#### [Text segment]

## begin

The Five Signals That Actually Predict Health

Most health scores are over-engineered. The signals that matter are simpler than founders expect.

You're helping me design the customer health score for [your product] at [your-domain.com]. The product is [one-sentence description] with [N paying customers].

The 5 signal categories that actually predict customer health:

**1. Engagement velocity**: are they using the product more or less than expected?
- Sessions per week vs the customer's own historical baseline (NOT vs absolute thresholds)
- Active users in the workspace vs the seat count purchased
- Feature breadth: are they using 1 feature or 5?
- Trend: is engagement increasing, stable, or declining over the last 30/60/90 days?

**2. Outcome attainment**: are they getting what they're paying for?
- Are they hitting the activation event regularly (per [Activation Funnel](activation-funnel-chat.md))?
- Are they completing the workflows that map to their stated use case?
- For products with measurable outcomes (revenue, conversions, errors caught): are these outcomes growing?

**3. Account growth signals**: is the account expanding or shrinking?
- Are seat counts growing within the workspace (positive expansion signal)?

## end

#### [Short task]
Pick up the customer health score guide after its final line and keep writing.

(Dataset records)
## begin

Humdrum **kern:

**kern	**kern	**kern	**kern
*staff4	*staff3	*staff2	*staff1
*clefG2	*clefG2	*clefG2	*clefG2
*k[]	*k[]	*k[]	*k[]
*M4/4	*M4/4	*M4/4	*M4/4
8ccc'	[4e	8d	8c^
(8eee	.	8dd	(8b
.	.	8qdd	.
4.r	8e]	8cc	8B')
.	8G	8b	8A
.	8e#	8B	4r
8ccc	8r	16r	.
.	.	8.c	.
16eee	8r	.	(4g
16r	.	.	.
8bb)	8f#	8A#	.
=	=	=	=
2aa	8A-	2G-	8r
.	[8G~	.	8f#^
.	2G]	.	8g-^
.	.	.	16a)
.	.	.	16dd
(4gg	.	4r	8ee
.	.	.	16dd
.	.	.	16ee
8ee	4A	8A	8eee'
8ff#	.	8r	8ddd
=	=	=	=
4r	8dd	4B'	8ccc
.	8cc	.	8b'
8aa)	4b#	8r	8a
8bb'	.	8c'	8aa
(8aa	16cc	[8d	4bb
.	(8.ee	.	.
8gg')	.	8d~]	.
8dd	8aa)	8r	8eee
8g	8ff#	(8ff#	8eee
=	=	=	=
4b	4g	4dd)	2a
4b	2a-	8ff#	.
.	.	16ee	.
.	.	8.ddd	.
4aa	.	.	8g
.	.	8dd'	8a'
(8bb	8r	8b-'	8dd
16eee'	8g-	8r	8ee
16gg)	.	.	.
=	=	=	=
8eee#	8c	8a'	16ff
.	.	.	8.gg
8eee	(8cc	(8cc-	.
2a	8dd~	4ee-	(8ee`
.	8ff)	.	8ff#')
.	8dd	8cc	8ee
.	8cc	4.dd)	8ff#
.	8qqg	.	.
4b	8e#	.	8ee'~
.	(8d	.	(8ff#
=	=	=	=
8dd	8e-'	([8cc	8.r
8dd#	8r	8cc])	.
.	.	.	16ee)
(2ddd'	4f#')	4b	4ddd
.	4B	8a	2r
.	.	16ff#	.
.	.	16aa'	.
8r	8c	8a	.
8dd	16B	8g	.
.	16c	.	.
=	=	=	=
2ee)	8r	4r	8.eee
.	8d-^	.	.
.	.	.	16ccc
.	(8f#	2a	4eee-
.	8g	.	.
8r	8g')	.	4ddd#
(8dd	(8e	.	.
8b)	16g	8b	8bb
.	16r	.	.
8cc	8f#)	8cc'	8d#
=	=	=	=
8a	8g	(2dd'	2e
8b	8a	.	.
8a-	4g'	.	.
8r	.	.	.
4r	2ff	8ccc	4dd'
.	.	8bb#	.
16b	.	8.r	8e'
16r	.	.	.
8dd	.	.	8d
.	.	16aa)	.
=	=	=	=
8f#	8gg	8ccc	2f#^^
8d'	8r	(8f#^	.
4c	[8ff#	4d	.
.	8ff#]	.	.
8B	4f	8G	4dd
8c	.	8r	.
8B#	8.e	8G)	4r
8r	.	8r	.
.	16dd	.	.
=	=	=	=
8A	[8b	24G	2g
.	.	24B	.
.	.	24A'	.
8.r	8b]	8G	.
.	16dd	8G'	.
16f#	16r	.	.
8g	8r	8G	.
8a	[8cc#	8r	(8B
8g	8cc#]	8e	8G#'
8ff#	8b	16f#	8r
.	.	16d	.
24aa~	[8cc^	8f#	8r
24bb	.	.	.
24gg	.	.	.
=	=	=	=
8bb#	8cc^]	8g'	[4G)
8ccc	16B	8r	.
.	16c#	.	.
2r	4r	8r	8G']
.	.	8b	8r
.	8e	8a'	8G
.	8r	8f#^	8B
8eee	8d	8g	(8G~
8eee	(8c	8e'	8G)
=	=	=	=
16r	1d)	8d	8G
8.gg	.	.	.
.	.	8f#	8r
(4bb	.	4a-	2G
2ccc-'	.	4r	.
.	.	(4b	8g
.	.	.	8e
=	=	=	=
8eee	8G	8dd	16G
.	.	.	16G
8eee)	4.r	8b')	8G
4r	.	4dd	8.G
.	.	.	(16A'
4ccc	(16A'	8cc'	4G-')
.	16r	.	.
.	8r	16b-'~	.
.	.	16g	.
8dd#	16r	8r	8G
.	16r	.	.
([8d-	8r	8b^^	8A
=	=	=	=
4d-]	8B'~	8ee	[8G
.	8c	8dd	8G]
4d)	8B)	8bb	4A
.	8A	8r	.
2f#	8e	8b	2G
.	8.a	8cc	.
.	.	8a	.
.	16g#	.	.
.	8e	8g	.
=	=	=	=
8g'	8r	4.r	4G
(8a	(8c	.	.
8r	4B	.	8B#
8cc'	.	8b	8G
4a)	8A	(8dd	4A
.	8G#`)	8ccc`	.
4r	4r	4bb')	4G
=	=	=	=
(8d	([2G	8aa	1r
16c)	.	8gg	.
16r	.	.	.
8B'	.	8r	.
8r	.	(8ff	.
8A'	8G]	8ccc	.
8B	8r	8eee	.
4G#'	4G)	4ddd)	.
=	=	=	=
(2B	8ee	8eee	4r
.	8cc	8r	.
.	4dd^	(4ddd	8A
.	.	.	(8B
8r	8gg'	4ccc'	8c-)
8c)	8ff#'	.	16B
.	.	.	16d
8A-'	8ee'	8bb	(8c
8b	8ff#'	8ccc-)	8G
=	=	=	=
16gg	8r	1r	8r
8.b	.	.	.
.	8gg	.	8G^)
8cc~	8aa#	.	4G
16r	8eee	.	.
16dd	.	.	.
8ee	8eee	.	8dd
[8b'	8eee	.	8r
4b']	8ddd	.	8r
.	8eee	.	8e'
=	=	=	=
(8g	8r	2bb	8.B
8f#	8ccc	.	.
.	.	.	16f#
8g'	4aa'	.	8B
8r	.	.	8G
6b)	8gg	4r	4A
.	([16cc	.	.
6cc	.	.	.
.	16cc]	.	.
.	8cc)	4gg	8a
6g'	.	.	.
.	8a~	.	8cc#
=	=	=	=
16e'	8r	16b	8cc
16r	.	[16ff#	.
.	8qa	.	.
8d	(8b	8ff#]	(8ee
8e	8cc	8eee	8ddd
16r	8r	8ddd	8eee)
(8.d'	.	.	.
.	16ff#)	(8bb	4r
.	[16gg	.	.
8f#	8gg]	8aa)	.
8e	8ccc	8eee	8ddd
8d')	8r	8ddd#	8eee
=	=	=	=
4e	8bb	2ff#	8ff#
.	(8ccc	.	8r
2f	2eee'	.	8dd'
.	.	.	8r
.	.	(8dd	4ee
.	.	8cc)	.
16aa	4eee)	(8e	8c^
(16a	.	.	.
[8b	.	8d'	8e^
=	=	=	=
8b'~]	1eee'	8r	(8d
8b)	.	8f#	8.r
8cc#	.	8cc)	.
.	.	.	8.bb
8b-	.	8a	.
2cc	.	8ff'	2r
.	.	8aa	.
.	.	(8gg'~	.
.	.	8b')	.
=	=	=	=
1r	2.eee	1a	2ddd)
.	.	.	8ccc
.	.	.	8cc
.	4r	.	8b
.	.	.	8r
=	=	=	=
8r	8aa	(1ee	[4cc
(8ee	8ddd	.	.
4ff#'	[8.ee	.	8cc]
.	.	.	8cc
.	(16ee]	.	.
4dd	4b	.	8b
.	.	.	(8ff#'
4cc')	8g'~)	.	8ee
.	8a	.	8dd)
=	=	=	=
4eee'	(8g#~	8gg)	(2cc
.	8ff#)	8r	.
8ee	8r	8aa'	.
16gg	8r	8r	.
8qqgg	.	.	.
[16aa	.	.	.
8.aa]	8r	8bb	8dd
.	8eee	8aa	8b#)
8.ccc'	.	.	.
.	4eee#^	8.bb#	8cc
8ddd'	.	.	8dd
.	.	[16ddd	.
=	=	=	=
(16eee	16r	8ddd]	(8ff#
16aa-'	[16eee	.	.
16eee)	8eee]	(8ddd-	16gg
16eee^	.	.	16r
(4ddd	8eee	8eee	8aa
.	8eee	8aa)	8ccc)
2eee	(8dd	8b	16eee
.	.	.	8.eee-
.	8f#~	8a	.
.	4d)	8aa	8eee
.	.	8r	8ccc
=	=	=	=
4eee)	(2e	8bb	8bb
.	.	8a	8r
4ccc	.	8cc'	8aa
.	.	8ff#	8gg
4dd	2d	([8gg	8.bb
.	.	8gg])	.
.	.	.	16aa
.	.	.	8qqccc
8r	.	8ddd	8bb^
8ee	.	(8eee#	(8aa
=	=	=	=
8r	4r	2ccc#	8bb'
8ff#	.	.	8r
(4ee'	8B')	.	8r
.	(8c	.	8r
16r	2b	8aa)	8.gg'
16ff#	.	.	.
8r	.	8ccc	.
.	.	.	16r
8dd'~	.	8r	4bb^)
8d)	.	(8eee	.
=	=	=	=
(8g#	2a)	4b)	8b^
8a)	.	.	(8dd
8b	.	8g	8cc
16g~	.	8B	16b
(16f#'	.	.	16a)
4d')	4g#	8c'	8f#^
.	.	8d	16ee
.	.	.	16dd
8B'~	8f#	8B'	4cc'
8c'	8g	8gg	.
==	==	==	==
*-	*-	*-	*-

## end

#### [Result below]
- Are usage metrics approaching tier limits (positive expansion signal)?
- Is multiple-stakeholder engagement happening (multiple users active = stickiness)?

**4. Direct sentiment signals**: what are they actually telling you?
- Last NPS / CSAT score (per [Customer Feedback Surveys](customer-feedback-surveys-chat.md))
- Support ticket sentiment (positive / neutral / negative)
- Recent positive interactions (testimonials, referrals, social mentions)

**5. Risk signals**: any specific red flags?
- Failed payments
- Cancel-page visits
- Champion departure (the original buyer left their company)
- Open critical support tickets unresolved
- Visiting competitor pages (if you can detect via referral / search behavior)

For each signal, output:
- The specific event / data source that captures it
- The PostHog query or SQL that aggregates it
- The default weight in the composite score (start with rough weights; refine over 6 months)
- The threshold / score-band mapping (e.g., "Sessions per week >= 5 = +20 points; <2 = -10 points")

Sanity check: more than 7 signals in v1 is a sign of over-engineering. Cap at 7; refine before adding more.

Three principles I've watched founders re-learn:

Trend matters more than absolute level. A customer who logs in 3x per week consistently is healthier than one who logged in 20x last week and twice this week. Watch the slope, not the snapshot.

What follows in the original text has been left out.